Codet Vision Institute, Tijuana, Mexico.
J Refract Surg. 2011 Sep;27(9):639-42. doi: 10.3928/1081597X-20110105-01. Epub 2011 Jan 17.
The management of preoperative and residual astigmatism is critical to obtain optimized uncorrected visual acuity. The aim of this study was to determine whether residual astigmatism could be precisely corrected postoperatively using the Light Adjustable Lens (LAL, Calhoun Vision Inc) and to determine the stability of the adjusted refraction.
Ten eyes of 10 patients with cataract and corneal astigmatism between 1.00 and 2.00 diopters (D) were included. After standard phacoemulsification and implantation of the LAL, adjustment and lock-in procedures were completed. Before adjustment and 2 weeks, 6 months, and 1 year after lock-in, a full ophthalmic examination including uncorrected distance acuity (UDVA) and corrected distance visual acuity (CDVA), autorefraction, and manifest refraction was performed.
All surgeries, adjustments, and lock-in procedures were performed with no complications. All eyes achieved ±0.50 D of the targeted cylindrical adjustment. Mean spherical equivalent refraction was 0.03±0.84 D before adjustment and -0.06±0.25 D at final follow-up. The cylinder axis remained the same in 60% of eyes and all eyes were stable within 10° rotation at 12-month follow-up. Seven of 10 eyes achieved UDVA of 20/25 or better whereas all eyes achieved UDVA of 20/32 or better. Corrected distance visual acuity remained stable in all eyes.
In this pilot study, the LAL proved to be an efficient, predictable, and stable method of managing astigmatism in cataract patients.

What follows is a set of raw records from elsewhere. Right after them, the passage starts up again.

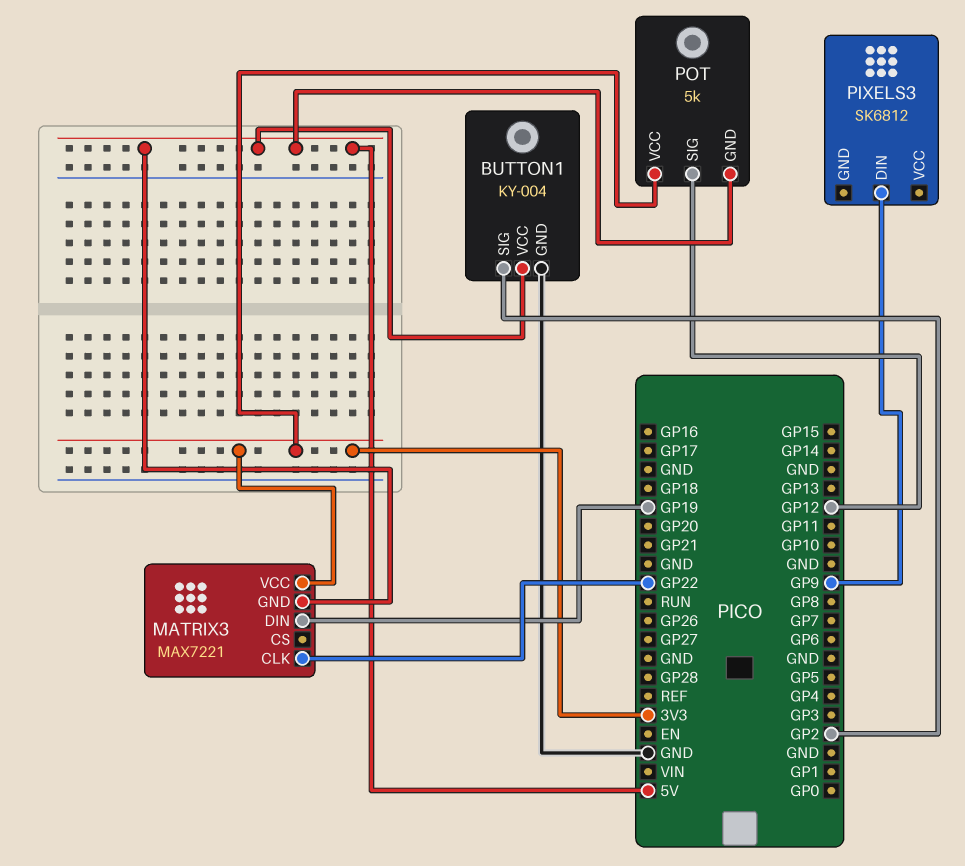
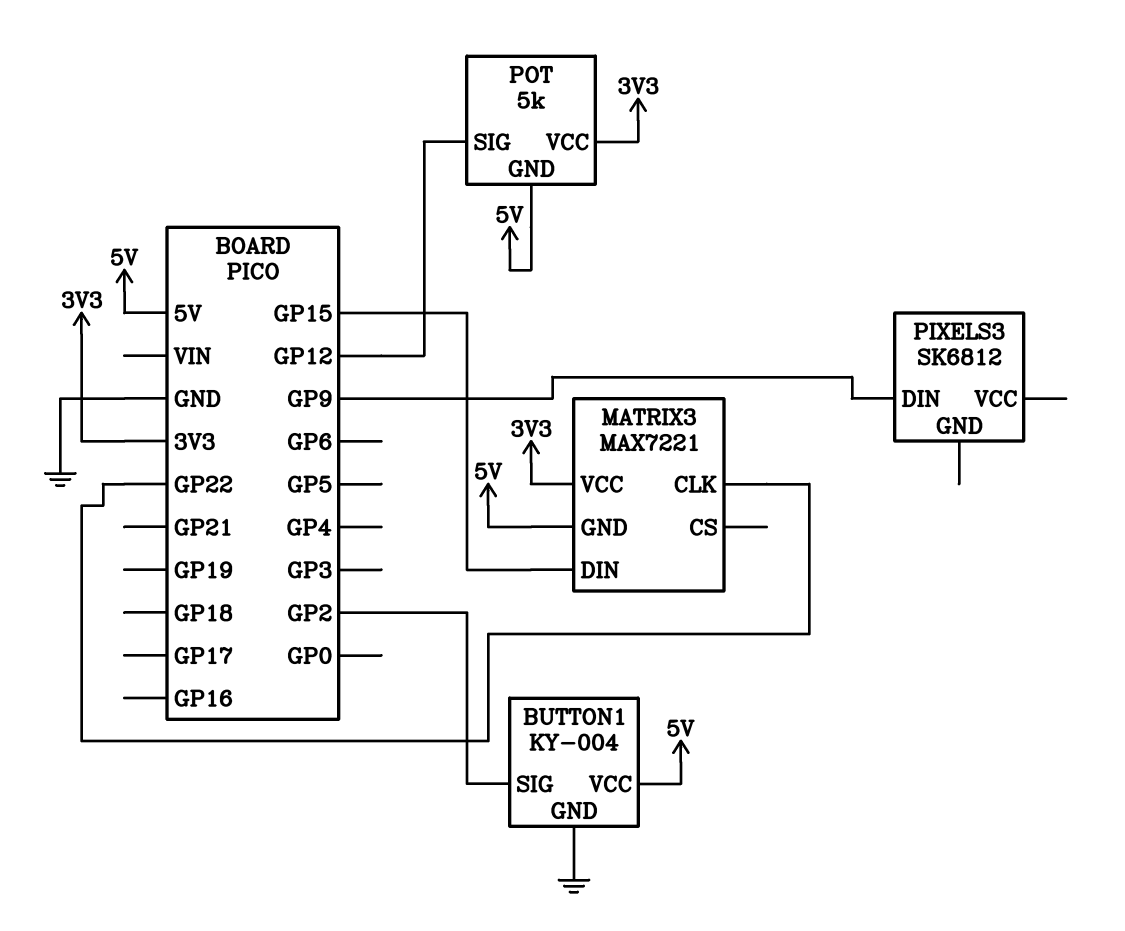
MATRIX3 pin DIN: GP19 -> GP15

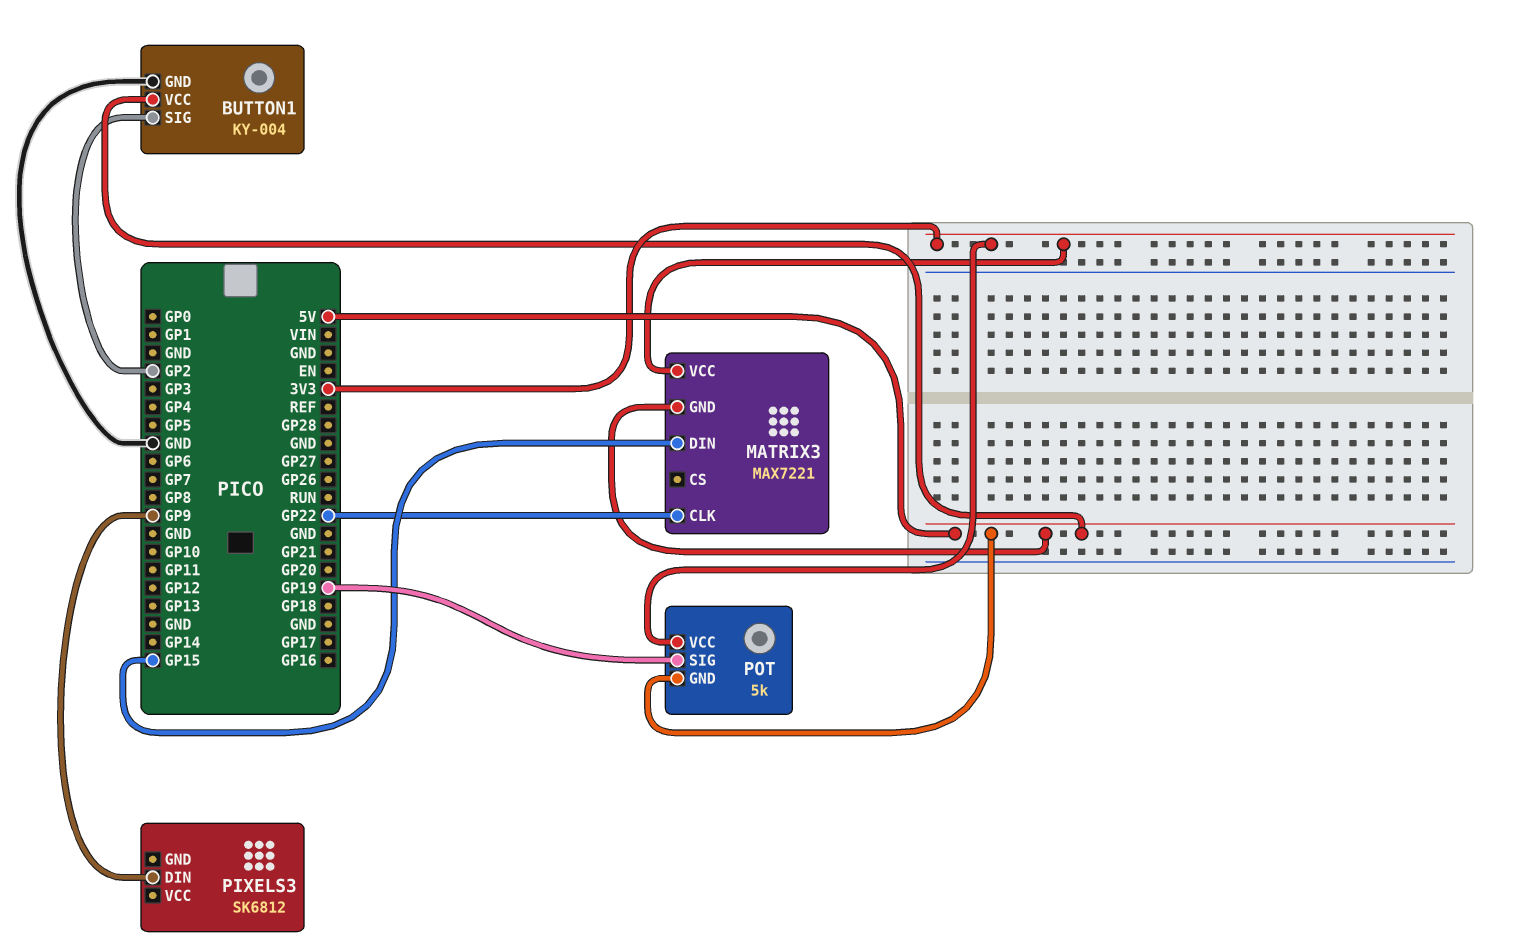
POT pin SIG: GP12 -> GP19

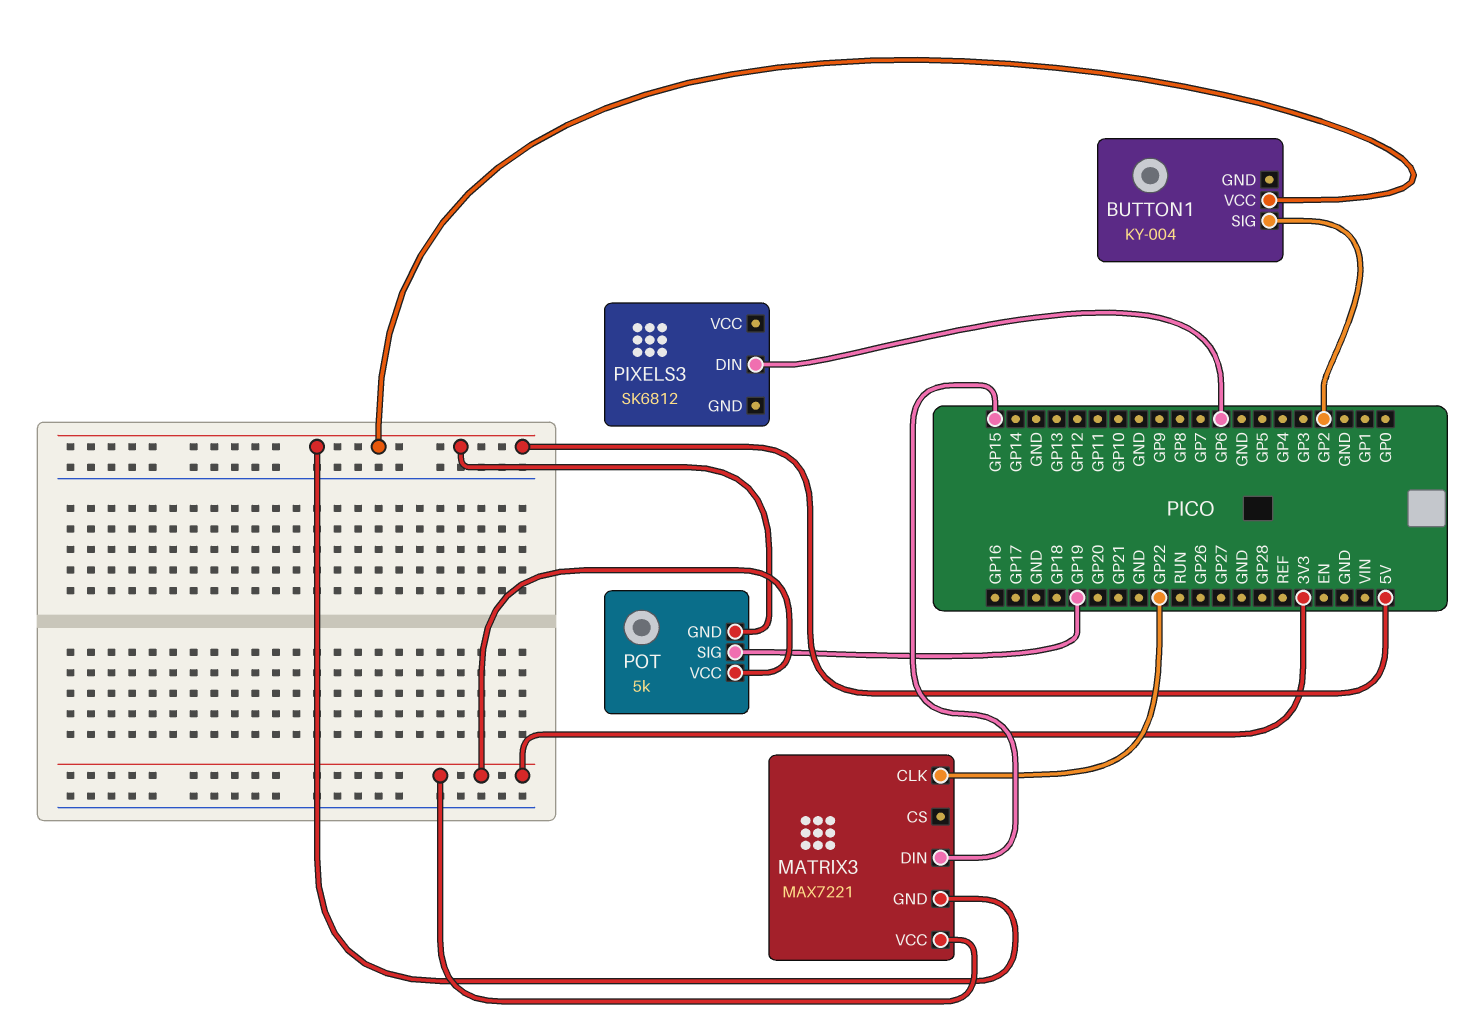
BUTTON1 pin GND: GND -> none
PIXELS3 pin DIN: GP9 -> GP6

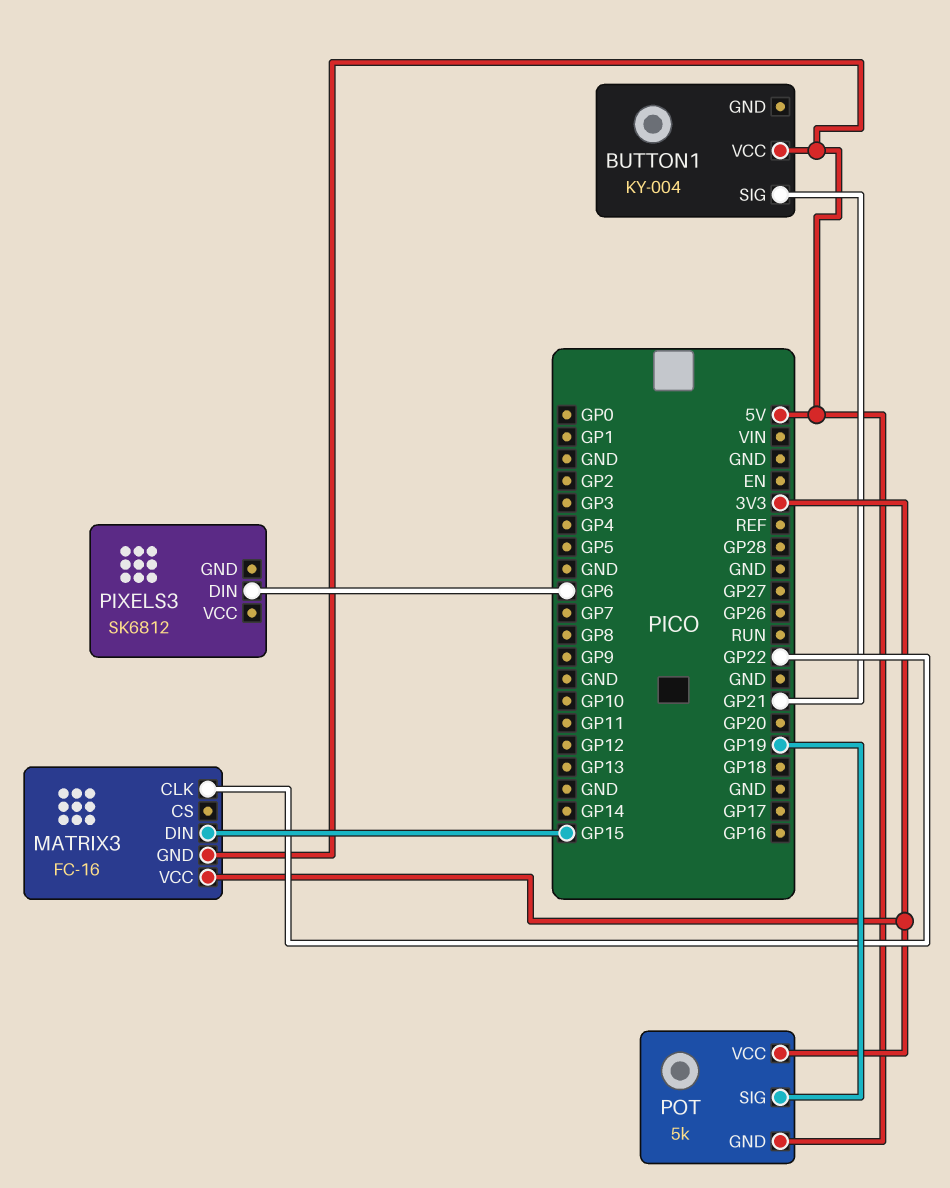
BUTTON1 pin SIG: GP2 -> GP21
MATRIX3: MAX7221 -> FC-16

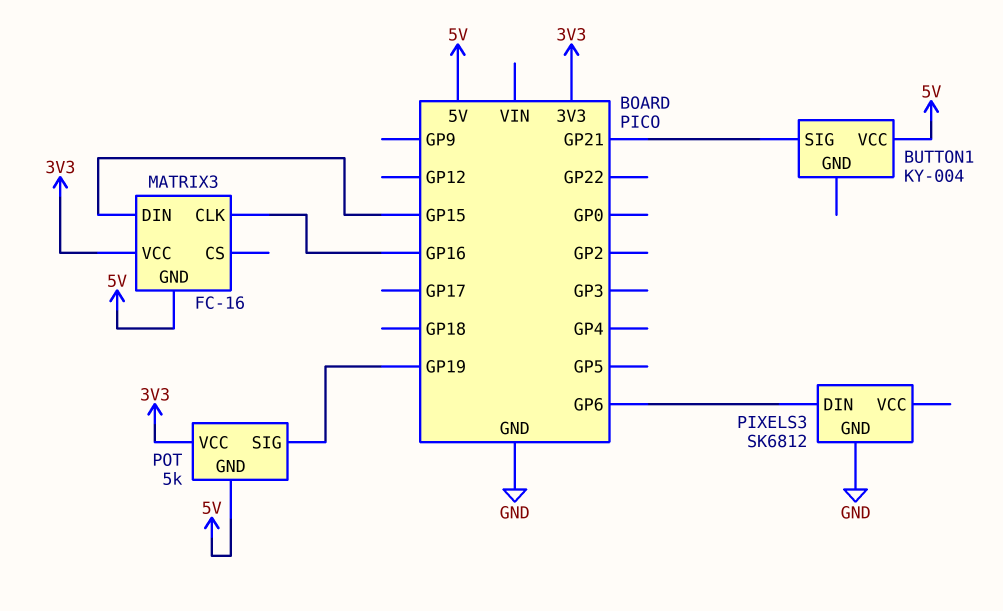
MATRIX3 pin CLK: GP22 -> GP16
PIXELS3 pin GND: none -> GND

术前和残余散光的管理对于获得优化的未矫正视力至关重要。本研究旨在确定使用 Light Adjustable Lens(LAL,Calhoun Vision Inc)是否可以精确地矫正术后残余散光,并确定调整后的屈光度的稳定性。
纳入 10 例白内障合并 1.00 至 2.00 屈光度角膜散光的患者的 10 只眼。在进行标准的超声乳化白内障吸出术和 LAL 植入后,完成了调整和锁定程序。在调整前和锁定后 2 周、6 个月和 1 年,进行了全面的眼科检查,包括未矫正的远视力(UDVA)和矫正的远视力(CDVA)、自动折射和显微微观折射。
所有手术、调整和锁定程序均无并发症。所有眼睛均达到了目标圆柱调整的±0.50 D。调整前平均等效球镜度为 0.03±0.84 D,最终随访时为-0.06±0.25 D。60%的眼睛的圆柱轴保持不变,在 12 个月随访时所有眼睛的旋转均在 10°以内稳定。10 只眼中有 7 只达到了 20/25 或更好的 UDVA,所有眼睛均达到了 20/32 或更好的 UDVA。所有眼睛的矫正远视力均保持稳定。
在这项初步研究中,LAL 被证明是一种治疗白内障患者散光的有效、可预测和稳定的方法。